→ **EXERCISE OBJECTIVE**: Once you reach the line containing "desenvolvimento integral dos", return it and every line after it exactly, through the end of the records below, with no pictures.

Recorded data
· · · · · · ·
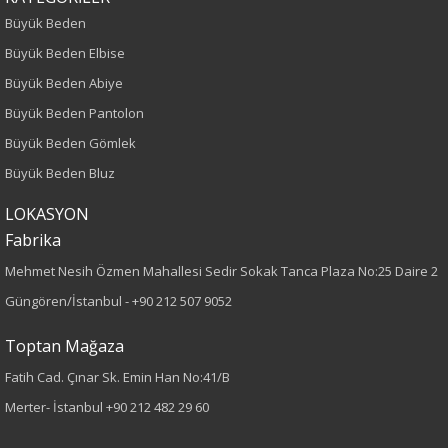
Büyük Beden
Büyük Beden Elbise
Büyük Beden Abiye
Büyük Beden Pantolon
Büyük Beden Gömlek
Büyük Beden Bluz
LOKASYON
Fabrika
Mehmet Nesih Özmen Mahallesi Sedir Sokak Tanca Plaza No:25 Daire 2
Güngören/İstanbul -
+90 212 507 9052
Toptan Mağaza
Fatih Cad. Çınar Sk. Emin Han No:41/B
Merter- İstanbul
+90 212 482 29 60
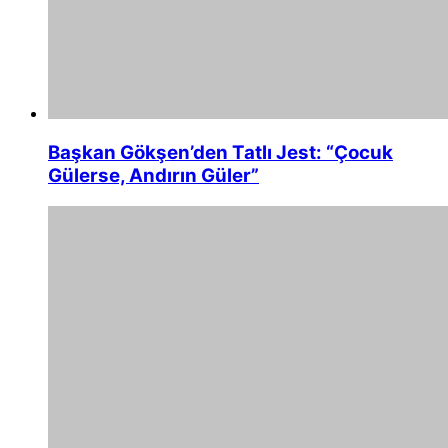
Başkan Gökşen’den Tatlı Jest: “Çocuk
Gülerse, Andırın Güler”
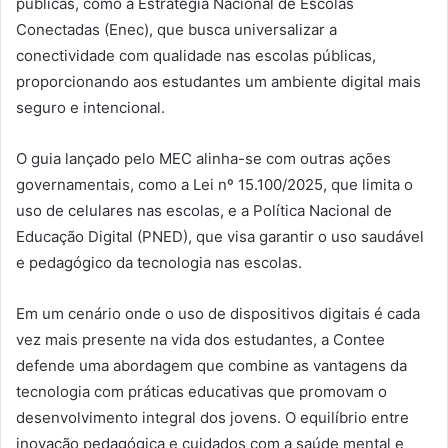
públicas, como a Estratégia Nacional de Escolas
Conectadas (Enec), que busca universalizar a
conectividade com qualidade nas escolas públicas,
proporcionando aos estudantes um ambiente digital mais
seguro e intencional.
O guia lançado pelo MEC alinha-se com outras ações
governamentais, como a Lei nº 15.100/2025, que limita o
uso de celulares nas escolas, e a Política Nacional de
Educação Digital (PNED), que visa garantir o uso saudável
e pedagógico da tecnologia nas escolas.
Em um cenário onde o uso de dispositivos digitais é cada
vez mais presente na vida dos estudantes, a Contee
defende uma abordagem que combine as vantagens da
tecnologia com práticas educativas que promovam o
desenvolvimento integral dos jovens. O equilíbrio entre
inovação pedagógica e cuidados com a saúde mental e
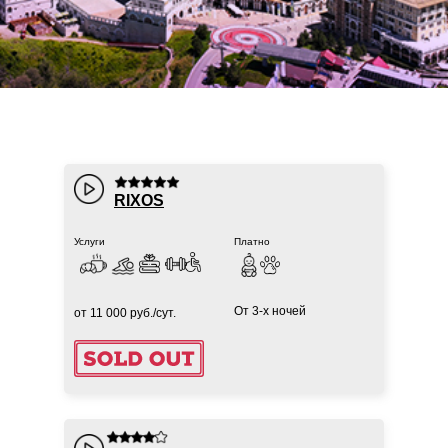
RIXOS
Услуги
Платно
От 3-х ночей
от 11 000 руб./сут.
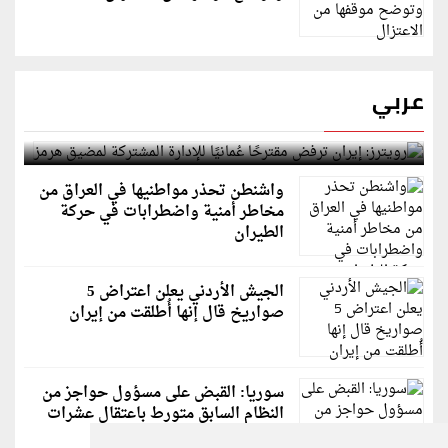
عربي
رويترز: إيران ترفض مقترحًا عُمانيًا للإدارة المشتركة
لمضيق هرمز
واشنطن تحذر مواطنيها في العراق من
مخاطر أمنية واضطرابات في حركة
الطيران
الجيش الأردني يعلن اعتراض 5
صواريخ قال إنها أُطلقت من إيران
سوريا: القبض على مسؤول حواجز من
النظام السابق متورط باعتقال عشرات
الشبان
· · · · · · ·
→ **COMPLETED TASK**:
desenvolvimento integral dos jovens. O equilíbrio entre
inovação pedagógica e cuidados com a saúde mental e
RIXOS
Услуги
Платно
От 3-х ночей
от 11 000 руб./сут.
عربي
رويترز: إيران ترفض مقترحًا عُمانيًا للإدارة المشتركة
لمضيق هرمز
واشنطن تحذر مواطنيها في العراق من
مخاطر أمنية واضطرابات في حركة
الطيران
الجيش الأردني يعلن اعتراض 5
صواريخ قال إنها أُطلقت من إيران
سوريا: القبض على مسؤول حواجز من
النظام السابق متورط باعتقال عشرات
الشبان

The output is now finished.